▶ [Your task]
Recast the material below as a Markdown table with the columns "Row" and "Text," giving each nonblank line its own numbered row and skipping blank lines. Begin with the line that contains "Outline any instance" and continue through the end of the material, leaving the pictures out of the table.

──────────────────────────────

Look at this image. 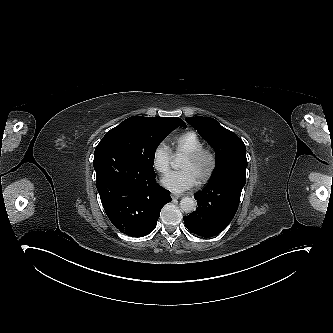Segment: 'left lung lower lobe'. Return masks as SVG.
<instances>
[{
    "instance_id": "left-lung-lower-lobe-1",
    "label": "left lung lower lobe",
    "mask_w": 333,
    "mask_h": 333,
    "mask_svg": "<svg viewBox=\"0 0 333 333\" xmlns=\"http://www.w3.org/2000/svg\"><path fill=\"white\" fill-rule=\"evenodd\" d=\"M245 182V176L230 183L222 178L209 180L207 186L194 195L196 211L183 217L186 228L202 237L218 235L235 216Z\"/></svg>"
}]
</instances>
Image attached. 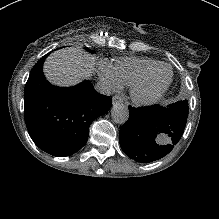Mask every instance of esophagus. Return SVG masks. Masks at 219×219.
I'll return each instance as SVG.
<instances>
[{
    "mask_svg": "<svg viewBox=\"0 0 219 219\" xmlns=\"http://www.w3.org/2000/svg\"><path fill=\"white\" fill-rule=\"evenodd\" d=\"M123 102V99L122 97L118 96V95H115L112 97V103L115 104V103H121Z\"/></svg>",
    "mask_w": 219,
    "mask_h": 219,
    "instance_id": "obj_1",
    "label": "esophagus"
}]
</instances>
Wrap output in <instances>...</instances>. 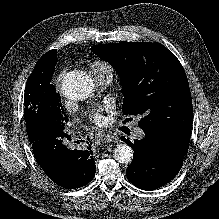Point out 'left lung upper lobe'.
I'll return each mask as SVG.
<instances>
[{"mask_svg": "<svg viewBox=\"0 0 219 219\" xmlns=\"http://www.w3.org/2000/svg\"><path fill=\"white\" fill-rule=\"evenodd\" d=\"M91 50L114 65L121 78L124 115H141L144 132L191 134L192 98L177 57L158 42L99 44Z\"/></svg>", "mask_w": 219, "mask_h": 219, "instance_id": "obj_1", "label": "left lung upper lobe"}]
</instances>
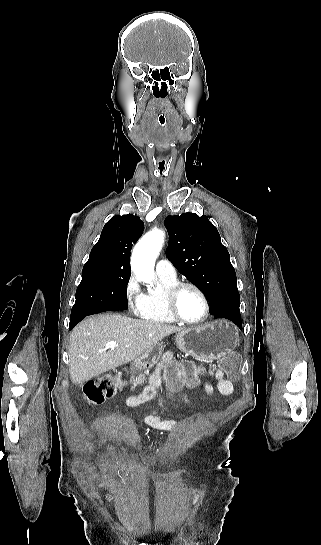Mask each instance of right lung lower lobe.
Returning <instances> with one entry per match:
<instances>
[{
	"instance_id": "right-lung-lower-lobe-1",
	"label": "right lung lower lobe",
	"mask_w": 321,
	"mask_h": 545,
	"mask_svg": "<svg viewBox=\"0 0 321 545\" xmlns=\"http://www.w3.org/2000/svg\"><path fill=\"white\" fill-rule=\"evenodd\" d=\"M126 309H128L127 298L116 301L111 307H109L108 311L126 310ZM86 316H88V314H83V315L71 318L70 329H73L74 326H76Z\"/></svg>"
}]
</instances>
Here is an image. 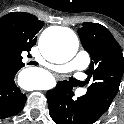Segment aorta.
<instances>
[{"label": "aorta", "instance_id": "aorta-1", "mask_svg": "<svg viewBox=\"0 0 124 124\" xmlns=\"http://www.w3.org/2000/svg\"><path fill=\"white\" fill-rule=\"evenodd\" d=\"M79 47L78 38L70 29L62 28L54 35L43 33L40 38V49L49 61L65 63L71 60ZM31 70H24L19 75L21 85L27 90H36L39 86L29 81Z\"/></svg>", "mask_w": 124, "mask_h": 124}]
</instances>
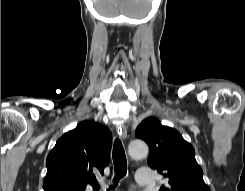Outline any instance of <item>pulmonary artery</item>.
Here are the masks:
<instances>
[{
	"instance_id": "1",
	"label": "pulmonary artery",
	"mask_w": 245,
	"mask_h": 191,
	"mask_svg": "<svg viewBox=\"0 0 245 191\" xmlns=\"http://www.w3.org/2000/svg\"><path fill=\"white\" fill-rule=\"evenodd\" d=\"M153 181V174L148 167L139 168L136 172V183L139 186H148Z\"/></svg>"
}]
</instances>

──────────────────────────────

▶ [Solved exercise]
| Row | Text |
|---|---|
| 1 | Outline any instance of <item>pulmonary artery</item>. |
| 2 | Here are the masks: |
| 3 | <instances> |
| 4 | [{ |
| 5 | 	"instance_id": "1", |
| 6 | 	"label": "pulmonary artery", |
| 7 | 	"mask_w": 245, |
| 8 | 	"mask_h": 191, |
| 9 | 	"mask_svg": "<svg viewBox=\"0 0 245 191\" xmlns=\"http://www.w3.org/2000/svg\"><path fill=\"white\" fill-rule=\"evenodd\" d=\"M153 181V174L148 167L139 168L136 172V183L139 186H148Z\"/></svg>" |
| 10 | }] |
| 11 | </instances> |